● **Extrait du document**

^^^^

# Mail et compte Gmail supervisé



## Matt82 (16 Mars 2022)

Bonjour,
j'ai un petit souci lors du set-up de l'iPhone de ma fille.
Je lui ai créée un mail Gmail qui se retrouve supervisé vu qu'elle est mineure.
Jusque là pas de problèmes.
Il m'est impossible sur son iPhone de configurer l'appli Mail d'iOS : Ca me sort une erreur 403 access_denied.
J'ai pourtant autorisé les applications tierces via Family Link.
Si je fais de même sur mon propre iPhone : même problème.
En revanche, je n'ai pas eu ce problème pour configurer son compte dans Mail sur sa session du Mac mini : j'ai juste eu à confirmer l'autorisation via un lien reçu, mais sur iOS rien de tel, j'ai directement une 403.
De même, pas de problèmes en installant l'application Gmail sur son iPhone directement.
Any idea ?
Elle préfère utiliser Mail qu'elle connaît déjà plutôt que Gmail, mais là je tourne en rond. En créant une autre adresse mail, j'ai exactement le même problème. Je suppose qu'il y a un paramètre par défaut dans le profil Google qui coince...

En tout cas son mail est bien accessible depuis Safari et l'application Gmail sur son iPhone. Ce problème n'est que sur l'appli d'Apple.


----------



## Chris K (16 Mars 2022)

Bonjour,

Sur le compte famille, il n’y a pas une liste d’applications à autoriser pour ton enfant ?
Voir ici : https://support.google.com/families...31#zippy=,with-family-link,with-a-web-browser


----------



## Matt82 (16 Mars 2022)

Chris K a dit:


> Bonjour,
> 
> Sur le compte famille, il n’y a pas une liste d’applications à autoriser pour ton enfant ?
> Voir ici : https://support.google.com/families/answer/9204736?hl=fr&ref_topic=7336331#zippy=,with-family-link,with-a-web-browser


Oui justement, je l'ai bien autorisée à utiliser des applications tierces dans Family Link.

^^^^

Données d'estimation de pose relative:
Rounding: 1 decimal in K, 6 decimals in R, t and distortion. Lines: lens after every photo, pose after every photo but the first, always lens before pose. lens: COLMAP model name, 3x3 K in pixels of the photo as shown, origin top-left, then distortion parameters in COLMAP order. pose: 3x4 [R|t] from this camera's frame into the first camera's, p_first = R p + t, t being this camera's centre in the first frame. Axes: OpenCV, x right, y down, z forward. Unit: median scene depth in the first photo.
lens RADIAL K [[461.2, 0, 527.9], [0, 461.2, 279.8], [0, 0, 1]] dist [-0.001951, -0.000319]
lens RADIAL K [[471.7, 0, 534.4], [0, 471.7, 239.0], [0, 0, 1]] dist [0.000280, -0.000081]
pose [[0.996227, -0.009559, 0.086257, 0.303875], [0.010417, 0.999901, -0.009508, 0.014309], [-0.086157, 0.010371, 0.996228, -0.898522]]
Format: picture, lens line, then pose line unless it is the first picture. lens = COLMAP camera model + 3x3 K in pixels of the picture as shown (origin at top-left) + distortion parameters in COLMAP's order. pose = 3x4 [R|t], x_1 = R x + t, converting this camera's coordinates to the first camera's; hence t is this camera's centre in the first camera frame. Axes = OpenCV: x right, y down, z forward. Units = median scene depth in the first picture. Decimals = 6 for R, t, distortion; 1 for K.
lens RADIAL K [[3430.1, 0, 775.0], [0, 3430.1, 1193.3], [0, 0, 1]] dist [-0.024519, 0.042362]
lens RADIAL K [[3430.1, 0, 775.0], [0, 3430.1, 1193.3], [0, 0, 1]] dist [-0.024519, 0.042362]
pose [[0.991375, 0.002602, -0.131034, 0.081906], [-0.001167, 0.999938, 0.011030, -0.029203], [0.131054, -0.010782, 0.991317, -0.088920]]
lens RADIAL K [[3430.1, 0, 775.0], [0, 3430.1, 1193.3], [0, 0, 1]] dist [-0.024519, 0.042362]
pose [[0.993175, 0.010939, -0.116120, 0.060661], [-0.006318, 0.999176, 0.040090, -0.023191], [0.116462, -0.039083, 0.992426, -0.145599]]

^^^^

● **Objectif de la tâche**
Reproduisez mot pour mot le passage du fil de discussion qui commence par « De même, pas » et se poursuit jusqu'à « Google qui coince... ».

● **Votre réponse**
De même, pas de problèmes en installant l'application Gmail sur son iPhone directement.
Any idea ?
Elle préfère utiliser Mail qu'elle connaît déjà plutôt que Gmail, mais là je tourne en rond. En créant une autre adresse mail, j'ai exactement le même problème. Je suppose qu'il y a un paramètre par défaut dans le profil Google qui coince...